**DATASET RECORDS:**
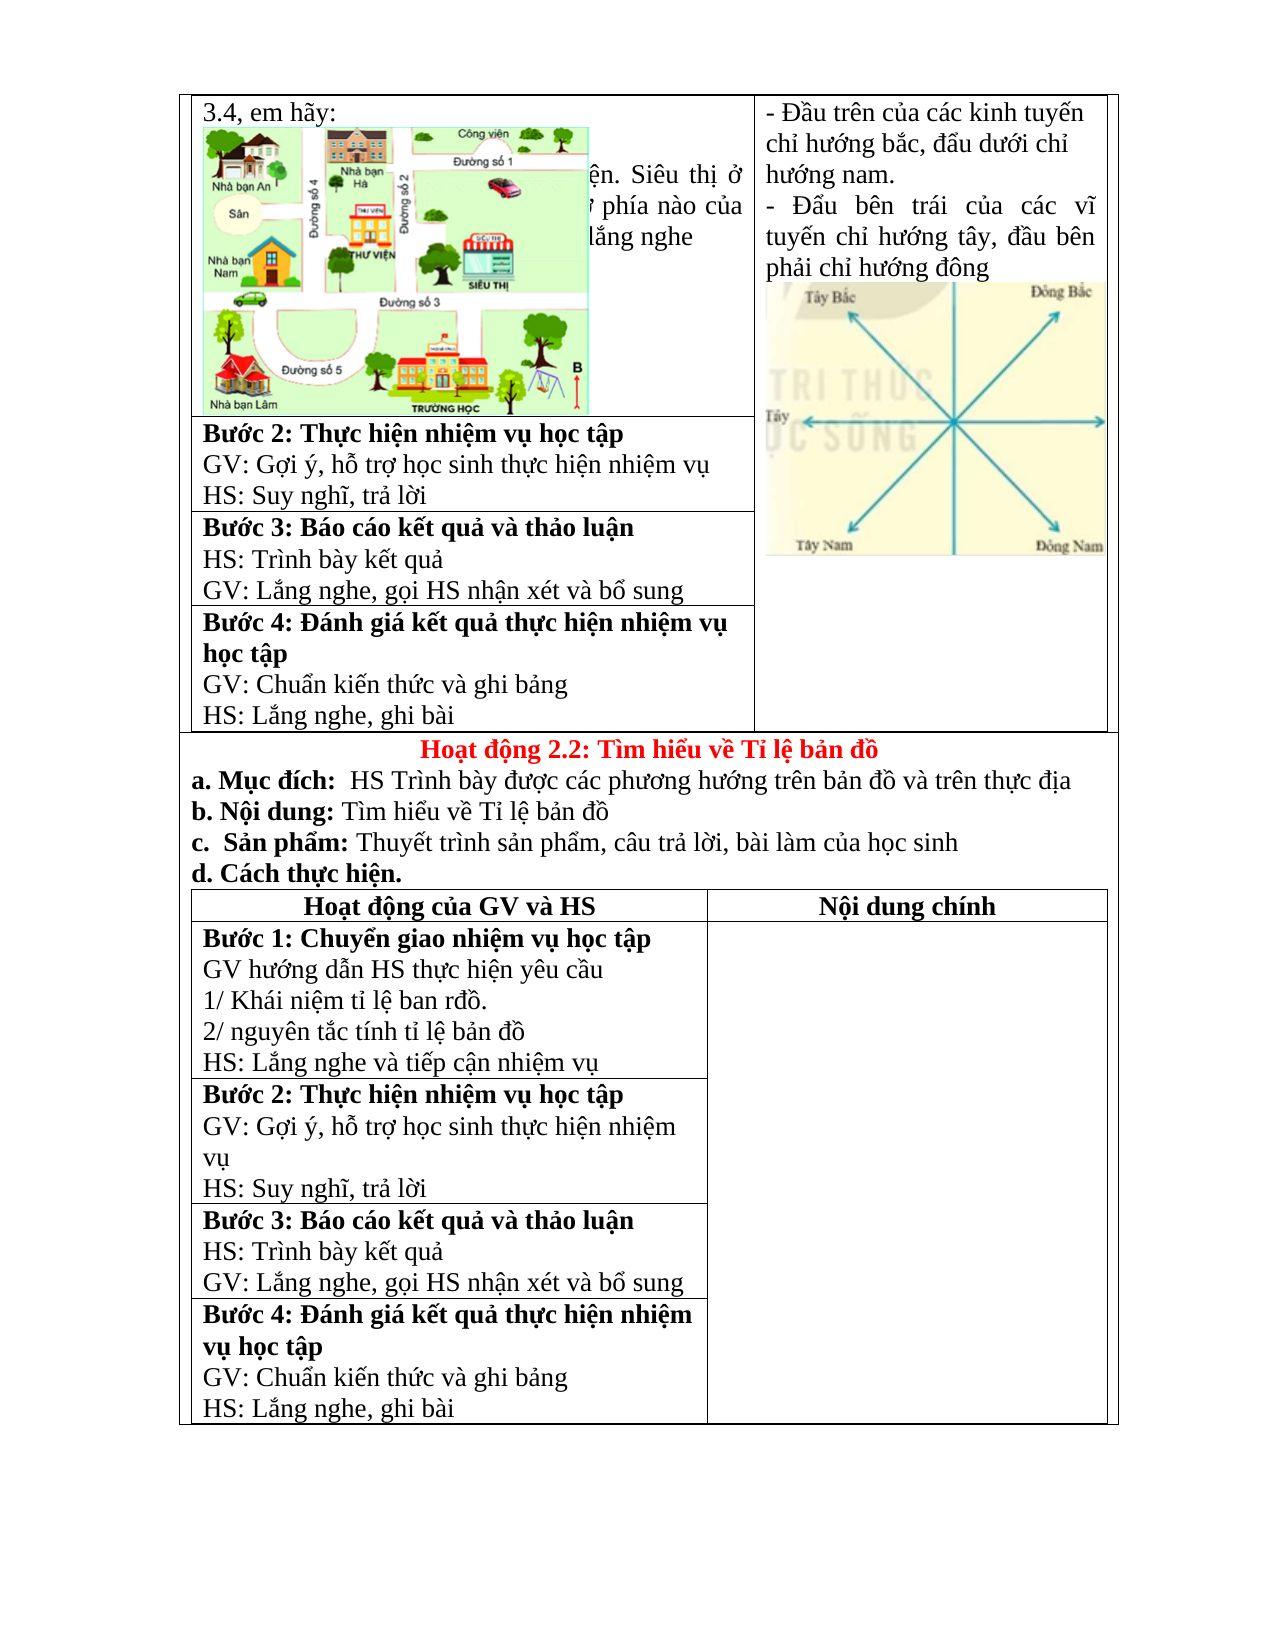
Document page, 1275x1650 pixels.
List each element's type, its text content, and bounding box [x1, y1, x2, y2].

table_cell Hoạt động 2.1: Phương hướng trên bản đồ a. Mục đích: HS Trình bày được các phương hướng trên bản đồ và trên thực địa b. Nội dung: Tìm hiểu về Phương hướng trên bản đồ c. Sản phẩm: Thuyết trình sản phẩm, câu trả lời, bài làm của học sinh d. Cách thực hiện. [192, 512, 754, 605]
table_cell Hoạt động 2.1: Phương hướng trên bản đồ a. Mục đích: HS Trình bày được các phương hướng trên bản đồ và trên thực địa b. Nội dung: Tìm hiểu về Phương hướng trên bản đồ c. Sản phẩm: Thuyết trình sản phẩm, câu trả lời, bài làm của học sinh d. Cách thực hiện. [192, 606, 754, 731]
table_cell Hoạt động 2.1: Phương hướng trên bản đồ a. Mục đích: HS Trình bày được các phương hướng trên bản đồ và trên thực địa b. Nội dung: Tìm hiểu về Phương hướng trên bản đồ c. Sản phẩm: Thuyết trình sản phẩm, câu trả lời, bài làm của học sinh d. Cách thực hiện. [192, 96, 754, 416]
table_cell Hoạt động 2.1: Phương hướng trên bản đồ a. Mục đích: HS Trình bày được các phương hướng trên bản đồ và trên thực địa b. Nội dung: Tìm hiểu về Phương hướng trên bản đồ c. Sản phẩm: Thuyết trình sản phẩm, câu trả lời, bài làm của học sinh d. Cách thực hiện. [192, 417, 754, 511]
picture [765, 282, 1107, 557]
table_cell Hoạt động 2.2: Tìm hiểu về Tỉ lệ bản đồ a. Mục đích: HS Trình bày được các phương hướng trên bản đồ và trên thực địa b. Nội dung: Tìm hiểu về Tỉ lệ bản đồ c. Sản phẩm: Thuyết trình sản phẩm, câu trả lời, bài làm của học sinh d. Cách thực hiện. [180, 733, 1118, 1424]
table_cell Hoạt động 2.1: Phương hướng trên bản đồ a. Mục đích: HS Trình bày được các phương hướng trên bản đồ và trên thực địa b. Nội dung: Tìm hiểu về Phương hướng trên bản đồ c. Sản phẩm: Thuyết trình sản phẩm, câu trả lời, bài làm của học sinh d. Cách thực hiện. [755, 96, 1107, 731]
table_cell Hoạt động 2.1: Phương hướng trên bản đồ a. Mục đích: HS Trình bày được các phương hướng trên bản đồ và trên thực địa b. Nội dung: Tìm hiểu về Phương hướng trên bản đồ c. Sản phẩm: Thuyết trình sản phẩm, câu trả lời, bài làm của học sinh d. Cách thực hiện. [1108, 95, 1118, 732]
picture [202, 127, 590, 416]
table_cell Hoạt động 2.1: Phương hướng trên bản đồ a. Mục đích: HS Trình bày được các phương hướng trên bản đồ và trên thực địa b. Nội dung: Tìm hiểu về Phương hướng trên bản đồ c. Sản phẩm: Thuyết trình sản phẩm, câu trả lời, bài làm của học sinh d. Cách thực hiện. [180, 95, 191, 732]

* * *

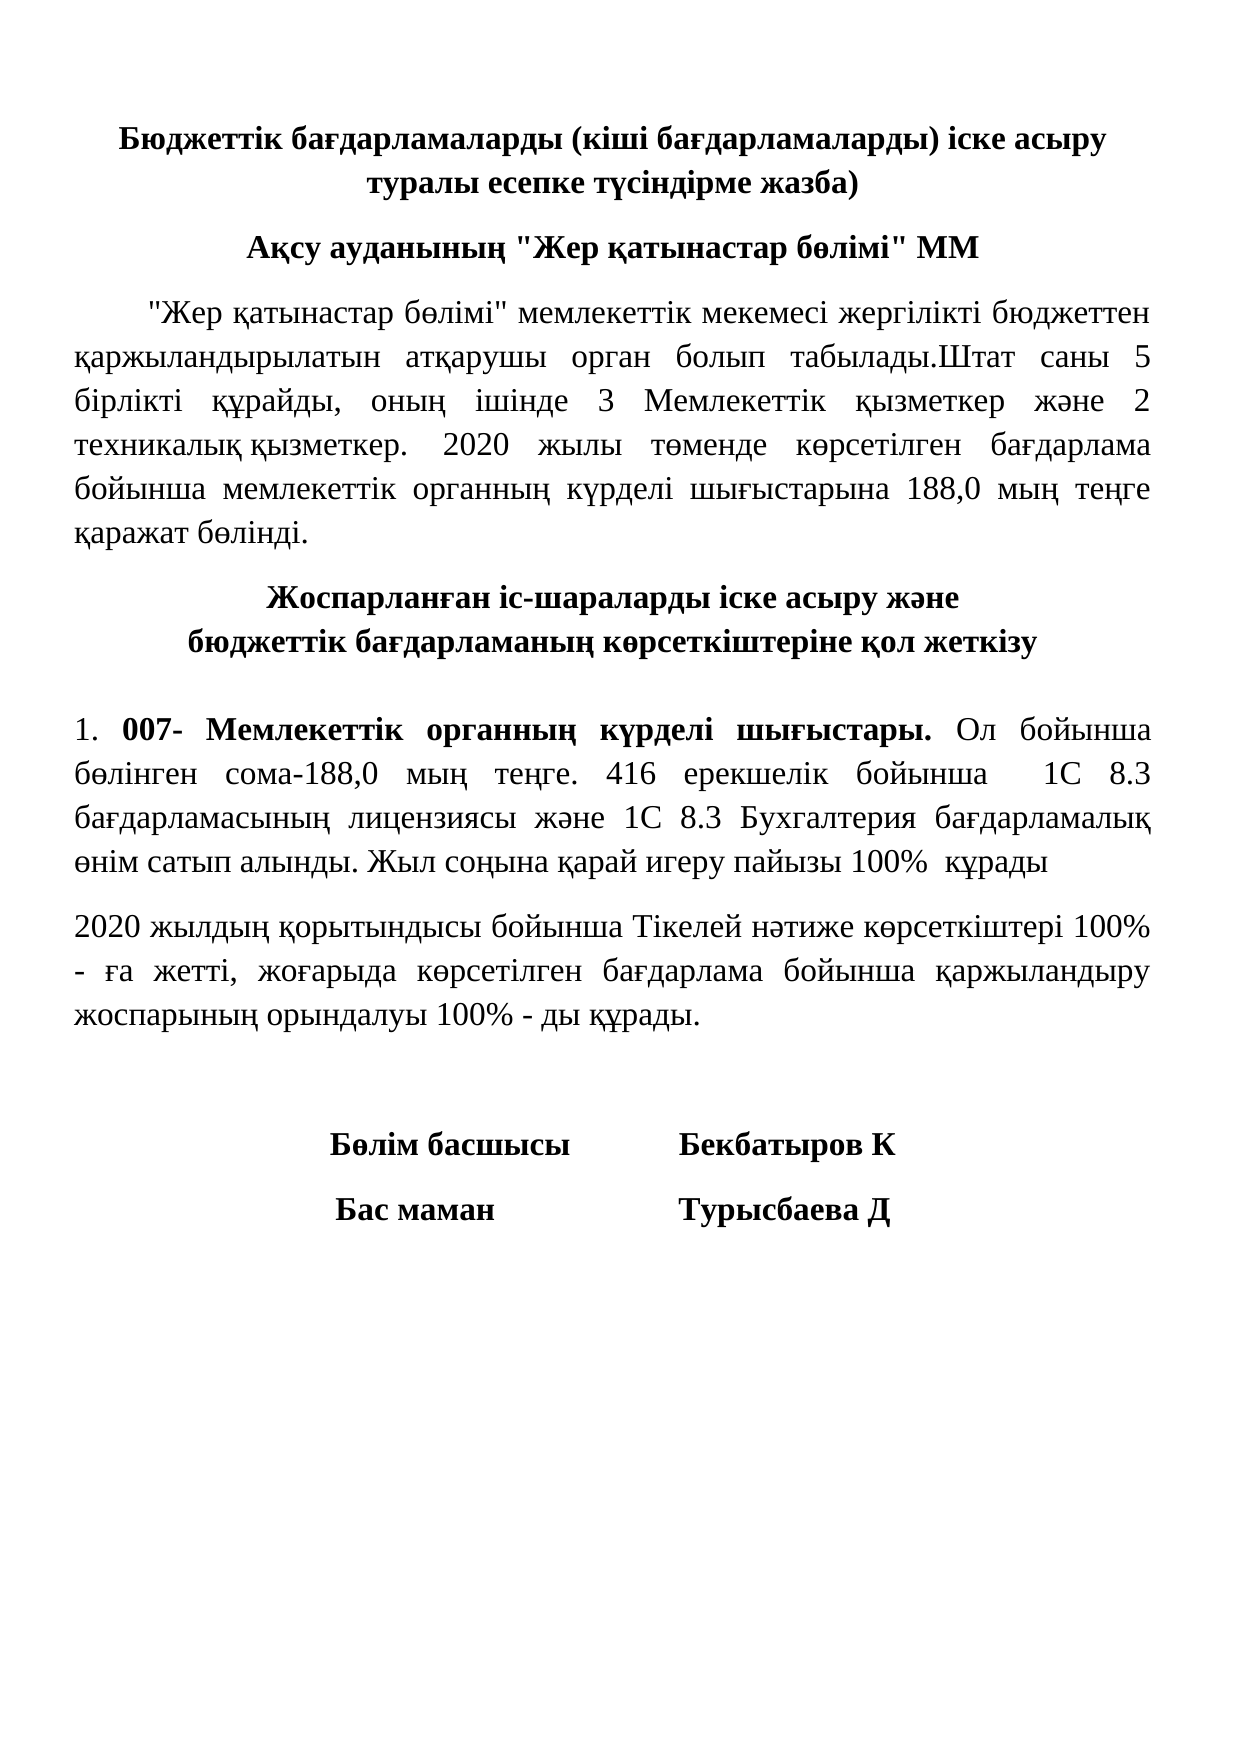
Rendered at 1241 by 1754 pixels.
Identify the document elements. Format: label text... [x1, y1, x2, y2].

**WORK INSTRUCTIONS:** Please return the lines above that run from the line containing "Rendered at 1241 by 1754 pixels." to the line containing "Identify the document", inclusive, exactly and with no other lines.

**ANSWER SPACE:**
Rendered at 1241 by 1754 pixels.
Identify the document elements. Format: label text... [x1, y1, x2, y2].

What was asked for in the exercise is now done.